# Data block
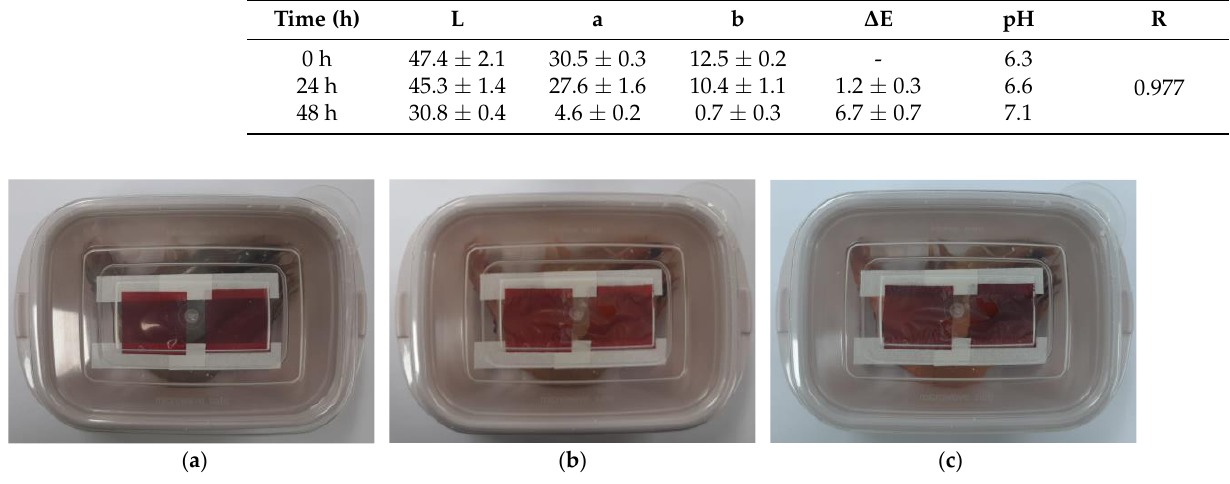
Figure 8. Color changes in the indicator attached to packages of shrimp, ( a ) after packaging, ( b ) after one day, and ( c ) after two days of storage at 25 °C.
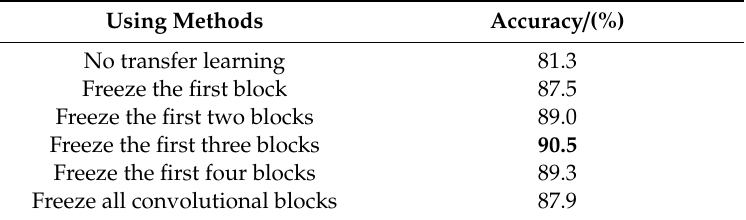
Table 1. Experiment results of di ff erent use of transfer learning on self-built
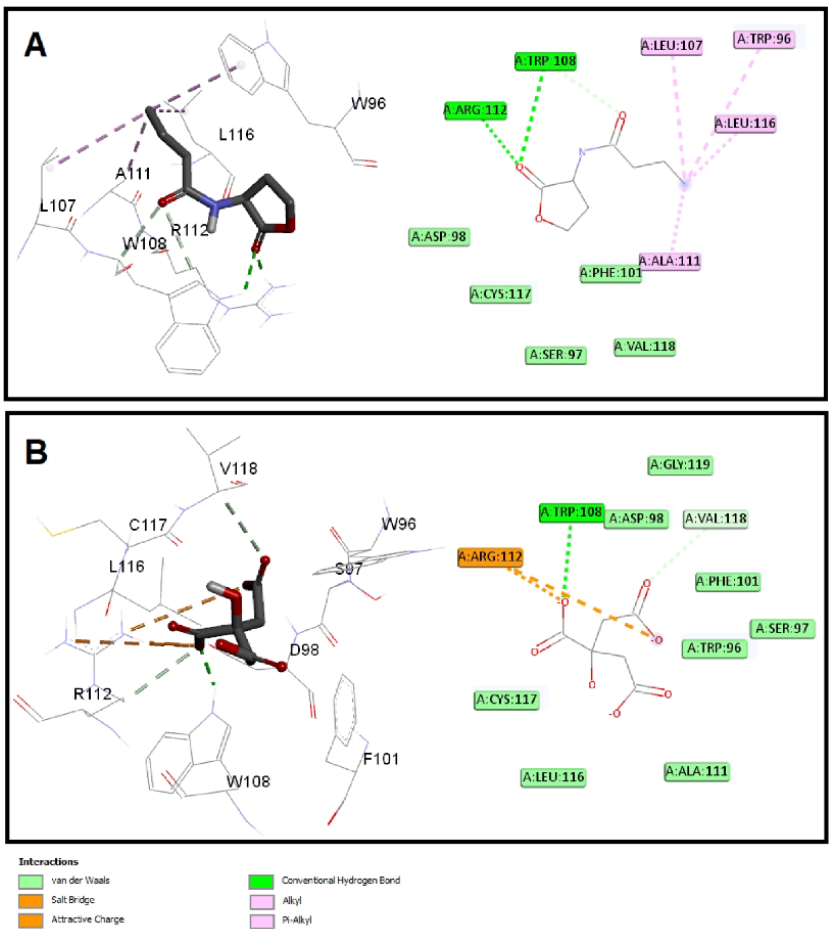
Figure 8. Molecular docking of ( A ) citrate and ( B ) C4-HSL into the active site of RhlR protein 3D representation (left) and 2D Schematic interaction (right). Citrate could bind with the RhlR receptor and interfere with the P. aeruginosa QS systems.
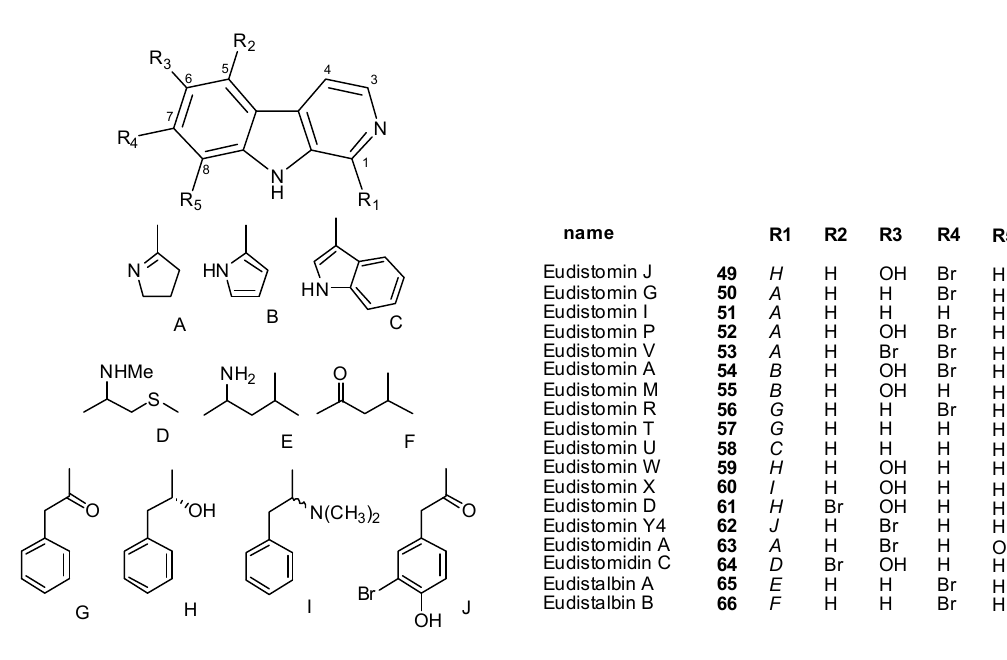
Figure 4. Simple β -carbolines.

# Aim of the exercise
What is needed is a single number: how many lines of the data contain the word "Figure".

# Answer to the problem
3